Taking Care of Business: Stories of Canadian Women Entrepreneurs

Description

234 pages
Contains Photos
$23.95
ISBN 1-55168-104-8
DDC 338'.04'092271

Publisher

Year

1997

Contributor

Edited by Heather Robertson
Reviewed by Duncan McDowall

Duncan McDowall is a professor of history at Carleton University and the
author of Quick to the Frontier: Canada’s Royal Bank.

Review

One of the most useful feminist concepts deployed over the last decade
has been the notion that for all society’s talk of equal opportunity,
women keep hitting their heads on “glass ceilings” that invisibly
bar their way to continued participation in nontraditional fields. In
small business, for example, women encountered all sorts of
stereotypical attitudes from the guardians of this bastion of male
activity—bank managers, for instance, insisted that loans to would-be
female entrepreneurs be cleared by their husbands. Facing such barriers,
women were lucky to succeed in opening a lemonade stand.

Times are slowly changing and the notion of women-owned businesses is
no longer just a notion. Taking Care of Business is both a chronicle and
a celebration of how 20 Canadian women have launched their own
businesses. Each success story is written by another woman—usually a
journalist or a woman in the communications industry—and presents the
twists and turns of female business ambitions stretching across the full
spectrum of small business in Canada, from ecotourism to court
reporting. The style is chatty, inspirational, and testimonial in tone.

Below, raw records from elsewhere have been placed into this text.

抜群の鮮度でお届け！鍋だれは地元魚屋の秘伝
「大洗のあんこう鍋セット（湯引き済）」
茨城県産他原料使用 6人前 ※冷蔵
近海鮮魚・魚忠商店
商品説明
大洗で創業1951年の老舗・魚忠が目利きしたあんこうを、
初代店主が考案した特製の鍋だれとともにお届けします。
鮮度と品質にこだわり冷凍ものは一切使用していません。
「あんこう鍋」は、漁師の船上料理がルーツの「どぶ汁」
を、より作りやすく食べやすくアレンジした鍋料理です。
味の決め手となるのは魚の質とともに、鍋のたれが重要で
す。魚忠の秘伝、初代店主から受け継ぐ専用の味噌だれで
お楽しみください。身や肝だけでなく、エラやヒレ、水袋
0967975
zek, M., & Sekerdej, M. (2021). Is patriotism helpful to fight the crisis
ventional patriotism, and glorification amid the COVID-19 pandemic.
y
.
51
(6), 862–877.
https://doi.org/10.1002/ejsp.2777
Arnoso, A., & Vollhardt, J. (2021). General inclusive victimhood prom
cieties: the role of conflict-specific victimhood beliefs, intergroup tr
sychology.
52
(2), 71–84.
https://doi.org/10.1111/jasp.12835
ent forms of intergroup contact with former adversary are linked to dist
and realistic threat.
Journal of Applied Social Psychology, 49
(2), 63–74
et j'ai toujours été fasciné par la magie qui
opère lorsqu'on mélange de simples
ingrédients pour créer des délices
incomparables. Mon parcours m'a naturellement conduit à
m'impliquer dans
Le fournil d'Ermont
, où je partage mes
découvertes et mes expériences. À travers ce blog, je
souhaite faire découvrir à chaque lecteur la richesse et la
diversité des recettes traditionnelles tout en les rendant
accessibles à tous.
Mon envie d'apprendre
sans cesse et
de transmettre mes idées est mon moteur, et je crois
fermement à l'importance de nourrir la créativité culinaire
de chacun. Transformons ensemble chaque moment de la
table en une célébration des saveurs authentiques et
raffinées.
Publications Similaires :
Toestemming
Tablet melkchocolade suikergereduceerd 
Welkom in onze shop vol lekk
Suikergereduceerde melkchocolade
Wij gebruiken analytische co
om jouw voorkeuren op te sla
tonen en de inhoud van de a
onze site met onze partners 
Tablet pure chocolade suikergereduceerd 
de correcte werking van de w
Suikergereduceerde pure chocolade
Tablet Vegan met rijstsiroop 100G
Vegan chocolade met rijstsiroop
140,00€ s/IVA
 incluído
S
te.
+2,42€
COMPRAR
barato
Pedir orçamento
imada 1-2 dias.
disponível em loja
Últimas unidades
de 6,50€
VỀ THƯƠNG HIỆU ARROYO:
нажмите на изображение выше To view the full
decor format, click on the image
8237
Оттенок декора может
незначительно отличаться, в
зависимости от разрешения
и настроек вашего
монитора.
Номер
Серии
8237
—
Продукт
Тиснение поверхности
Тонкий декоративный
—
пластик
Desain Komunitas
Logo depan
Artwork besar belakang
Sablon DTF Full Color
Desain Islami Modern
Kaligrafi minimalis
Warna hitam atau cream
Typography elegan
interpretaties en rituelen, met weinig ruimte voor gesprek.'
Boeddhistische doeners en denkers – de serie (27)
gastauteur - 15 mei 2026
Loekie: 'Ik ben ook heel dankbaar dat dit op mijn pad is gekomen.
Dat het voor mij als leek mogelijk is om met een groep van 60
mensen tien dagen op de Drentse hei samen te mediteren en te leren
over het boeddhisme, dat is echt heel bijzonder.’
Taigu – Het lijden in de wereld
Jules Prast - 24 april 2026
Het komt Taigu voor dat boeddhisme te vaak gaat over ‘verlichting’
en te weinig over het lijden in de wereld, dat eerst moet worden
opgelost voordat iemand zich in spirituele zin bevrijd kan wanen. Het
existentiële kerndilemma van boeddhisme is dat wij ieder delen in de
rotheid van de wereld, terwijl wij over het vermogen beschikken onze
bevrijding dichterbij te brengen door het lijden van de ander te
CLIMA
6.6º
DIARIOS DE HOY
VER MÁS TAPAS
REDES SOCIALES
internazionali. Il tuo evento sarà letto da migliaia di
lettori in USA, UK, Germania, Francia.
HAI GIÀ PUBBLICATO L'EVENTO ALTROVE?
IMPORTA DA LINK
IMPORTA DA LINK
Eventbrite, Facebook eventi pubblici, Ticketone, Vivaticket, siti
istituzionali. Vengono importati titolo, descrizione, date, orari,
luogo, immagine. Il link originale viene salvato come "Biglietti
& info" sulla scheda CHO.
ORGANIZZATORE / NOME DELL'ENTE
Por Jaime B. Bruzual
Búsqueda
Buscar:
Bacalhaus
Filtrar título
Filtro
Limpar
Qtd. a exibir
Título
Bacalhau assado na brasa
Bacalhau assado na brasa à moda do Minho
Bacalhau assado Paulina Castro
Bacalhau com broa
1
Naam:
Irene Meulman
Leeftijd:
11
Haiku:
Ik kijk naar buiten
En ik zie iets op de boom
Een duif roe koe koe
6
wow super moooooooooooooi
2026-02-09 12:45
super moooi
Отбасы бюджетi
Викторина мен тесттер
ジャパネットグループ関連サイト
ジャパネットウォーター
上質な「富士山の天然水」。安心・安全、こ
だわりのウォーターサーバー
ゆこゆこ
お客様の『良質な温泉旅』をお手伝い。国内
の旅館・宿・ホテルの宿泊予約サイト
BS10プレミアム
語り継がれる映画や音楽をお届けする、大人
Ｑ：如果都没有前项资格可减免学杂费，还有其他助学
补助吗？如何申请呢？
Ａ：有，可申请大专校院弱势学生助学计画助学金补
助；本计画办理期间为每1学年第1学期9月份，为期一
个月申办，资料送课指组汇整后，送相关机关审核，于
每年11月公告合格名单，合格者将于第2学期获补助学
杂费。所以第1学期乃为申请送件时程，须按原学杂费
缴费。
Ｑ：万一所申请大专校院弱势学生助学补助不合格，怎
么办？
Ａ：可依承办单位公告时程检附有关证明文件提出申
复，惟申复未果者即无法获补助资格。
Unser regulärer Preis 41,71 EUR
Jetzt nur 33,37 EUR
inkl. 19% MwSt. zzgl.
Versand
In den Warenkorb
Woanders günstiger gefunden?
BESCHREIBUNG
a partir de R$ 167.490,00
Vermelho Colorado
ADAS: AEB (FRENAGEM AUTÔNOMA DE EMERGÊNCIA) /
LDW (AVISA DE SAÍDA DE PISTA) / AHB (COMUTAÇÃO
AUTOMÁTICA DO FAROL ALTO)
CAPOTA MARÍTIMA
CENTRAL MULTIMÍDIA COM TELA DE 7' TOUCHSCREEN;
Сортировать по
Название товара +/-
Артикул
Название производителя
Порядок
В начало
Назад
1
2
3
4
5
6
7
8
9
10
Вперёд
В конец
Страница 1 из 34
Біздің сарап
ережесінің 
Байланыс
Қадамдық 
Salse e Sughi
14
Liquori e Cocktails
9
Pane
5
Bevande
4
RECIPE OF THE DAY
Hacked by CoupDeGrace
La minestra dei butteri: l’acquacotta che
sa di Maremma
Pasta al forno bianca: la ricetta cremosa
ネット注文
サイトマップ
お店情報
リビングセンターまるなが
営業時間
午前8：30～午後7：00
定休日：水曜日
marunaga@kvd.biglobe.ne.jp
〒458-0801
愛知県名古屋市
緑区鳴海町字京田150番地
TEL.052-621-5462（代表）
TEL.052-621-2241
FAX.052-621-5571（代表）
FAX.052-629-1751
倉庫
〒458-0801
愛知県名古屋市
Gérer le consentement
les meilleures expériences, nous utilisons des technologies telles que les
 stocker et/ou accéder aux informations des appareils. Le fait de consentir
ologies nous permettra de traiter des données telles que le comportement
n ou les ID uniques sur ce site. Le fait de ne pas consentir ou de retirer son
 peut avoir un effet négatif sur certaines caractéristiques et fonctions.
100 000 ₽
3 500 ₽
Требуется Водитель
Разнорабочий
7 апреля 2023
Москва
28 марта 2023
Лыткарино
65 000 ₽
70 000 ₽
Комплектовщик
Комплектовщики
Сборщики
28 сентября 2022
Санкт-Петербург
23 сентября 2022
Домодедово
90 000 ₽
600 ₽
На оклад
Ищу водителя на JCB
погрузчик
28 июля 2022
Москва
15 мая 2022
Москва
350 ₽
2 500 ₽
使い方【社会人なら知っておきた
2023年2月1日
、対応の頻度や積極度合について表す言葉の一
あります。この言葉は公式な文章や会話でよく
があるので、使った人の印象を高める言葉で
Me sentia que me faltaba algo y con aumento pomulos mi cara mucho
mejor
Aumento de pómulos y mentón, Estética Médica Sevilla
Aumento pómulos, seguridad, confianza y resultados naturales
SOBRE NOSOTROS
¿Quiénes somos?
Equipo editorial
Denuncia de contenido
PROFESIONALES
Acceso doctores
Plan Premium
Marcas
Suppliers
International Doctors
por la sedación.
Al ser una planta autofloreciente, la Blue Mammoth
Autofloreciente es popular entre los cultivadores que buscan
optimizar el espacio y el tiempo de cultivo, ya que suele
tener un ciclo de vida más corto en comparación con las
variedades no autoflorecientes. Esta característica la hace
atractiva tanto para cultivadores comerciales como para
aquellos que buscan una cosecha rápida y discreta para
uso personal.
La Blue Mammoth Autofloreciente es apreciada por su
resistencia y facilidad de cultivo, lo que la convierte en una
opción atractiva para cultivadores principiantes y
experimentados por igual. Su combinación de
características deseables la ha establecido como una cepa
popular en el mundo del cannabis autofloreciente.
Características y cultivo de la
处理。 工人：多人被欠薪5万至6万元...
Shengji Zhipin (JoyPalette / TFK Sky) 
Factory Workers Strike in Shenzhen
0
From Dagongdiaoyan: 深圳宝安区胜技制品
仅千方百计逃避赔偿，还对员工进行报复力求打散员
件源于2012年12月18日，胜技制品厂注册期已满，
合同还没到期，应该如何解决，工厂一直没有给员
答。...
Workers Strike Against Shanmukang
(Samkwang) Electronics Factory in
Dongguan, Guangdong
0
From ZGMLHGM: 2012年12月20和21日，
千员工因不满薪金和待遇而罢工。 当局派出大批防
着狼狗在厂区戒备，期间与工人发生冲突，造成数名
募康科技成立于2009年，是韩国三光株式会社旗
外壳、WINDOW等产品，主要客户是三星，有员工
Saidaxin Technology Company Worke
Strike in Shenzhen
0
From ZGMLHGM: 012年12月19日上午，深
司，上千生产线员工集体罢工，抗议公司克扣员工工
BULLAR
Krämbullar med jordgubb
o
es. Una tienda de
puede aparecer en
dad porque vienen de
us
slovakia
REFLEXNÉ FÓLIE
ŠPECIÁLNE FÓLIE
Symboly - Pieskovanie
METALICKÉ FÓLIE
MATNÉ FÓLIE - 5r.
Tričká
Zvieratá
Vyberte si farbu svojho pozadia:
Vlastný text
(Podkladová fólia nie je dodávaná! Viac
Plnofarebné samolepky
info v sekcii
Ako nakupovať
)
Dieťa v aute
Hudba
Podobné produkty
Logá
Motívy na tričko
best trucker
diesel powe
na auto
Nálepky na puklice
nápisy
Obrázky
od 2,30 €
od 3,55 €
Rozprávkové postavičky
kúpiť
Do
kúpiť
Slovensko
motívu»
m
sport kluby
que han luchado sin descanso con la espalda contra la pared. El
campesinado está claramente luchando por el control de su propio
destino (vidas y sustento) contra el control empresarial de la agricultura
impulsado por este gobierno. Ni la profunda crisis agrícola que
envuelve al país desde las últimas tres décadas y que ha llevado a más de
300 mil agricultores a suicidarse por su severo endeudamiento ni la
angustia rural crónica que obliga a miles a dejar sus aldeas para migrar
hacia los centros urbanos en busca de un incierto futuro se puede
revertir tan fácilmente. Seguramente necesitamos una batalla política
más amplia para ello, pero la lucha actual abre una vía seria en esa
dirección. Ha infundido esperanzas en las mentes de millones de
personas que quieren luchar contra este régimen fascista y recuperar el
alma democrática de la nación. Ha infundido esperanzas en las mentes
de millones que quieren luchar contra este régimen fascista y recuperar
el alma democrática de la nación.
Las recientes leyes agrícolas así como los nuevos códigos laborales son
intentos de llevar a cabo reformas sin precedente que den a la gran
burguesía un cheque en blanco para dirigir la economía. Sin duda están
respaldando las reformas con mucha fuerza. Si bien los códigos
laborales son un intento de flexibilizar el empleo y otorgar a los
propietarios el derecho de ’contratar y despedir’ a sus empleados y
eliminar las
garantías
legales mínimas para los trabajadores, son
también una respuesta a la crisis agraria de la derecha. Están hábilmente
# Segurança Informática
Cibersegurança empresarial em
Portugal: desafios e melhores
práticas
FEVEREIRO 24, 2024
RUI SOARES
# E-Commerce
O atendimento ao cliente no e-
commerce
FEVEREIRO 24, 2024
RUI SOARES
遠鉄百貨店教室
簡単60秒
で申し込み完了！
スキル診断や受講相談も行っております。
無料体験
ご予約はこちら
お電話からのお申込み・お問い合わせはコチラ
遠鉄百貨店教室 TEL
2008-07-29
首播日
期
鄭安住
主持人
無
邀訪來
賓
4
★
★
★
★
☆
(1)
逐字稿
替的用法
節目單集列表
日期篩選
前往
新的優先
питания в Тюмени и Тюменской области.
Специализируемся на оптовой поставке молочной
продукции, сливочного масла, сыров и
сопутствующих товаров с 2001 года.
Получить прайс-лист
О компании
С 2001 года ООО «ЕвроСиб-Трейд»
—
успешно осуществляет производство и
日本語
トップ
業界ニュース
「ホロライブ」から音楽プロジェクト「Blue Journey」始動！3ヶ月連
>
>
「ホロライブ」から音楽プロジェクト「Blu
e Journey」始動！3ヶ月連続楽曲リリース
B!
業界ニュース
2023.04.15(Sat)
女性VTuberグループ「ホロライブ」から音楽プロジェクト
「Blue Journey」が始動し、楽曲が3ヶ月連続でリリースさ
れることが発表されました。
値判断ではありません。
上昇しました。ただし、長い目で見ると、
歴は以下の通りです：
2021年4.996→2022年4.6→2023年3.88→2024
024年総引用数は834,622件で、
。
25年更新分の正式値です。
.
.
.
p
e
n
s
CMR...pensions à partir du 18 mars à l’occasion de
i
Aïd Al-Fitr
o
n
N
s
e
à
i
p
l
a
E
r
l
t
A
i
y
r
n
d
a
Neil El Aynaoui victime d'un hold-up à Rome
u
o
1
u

Editor Heather Robertson does her best to extract some overarching
lessons from these wide-ranging experiences, but it is difficult to
generalize about these self-made women. In many ways, there is nothing
gender-specific about the tales of these women, except their courage in
battering male-made stereotypes about their initial entry in small
business. Once inside the bastion, women succeed for much the same
reasons that men do: they fashion a realistic business plan, find
profitable niche markets, they network, listen to their employees, and
put in long, long hours. Undoubtedly, textbooks on female-run businesses
will appear that will better tutor would-be businesswomen, but these
pages provide an inspiring tale of pioneering.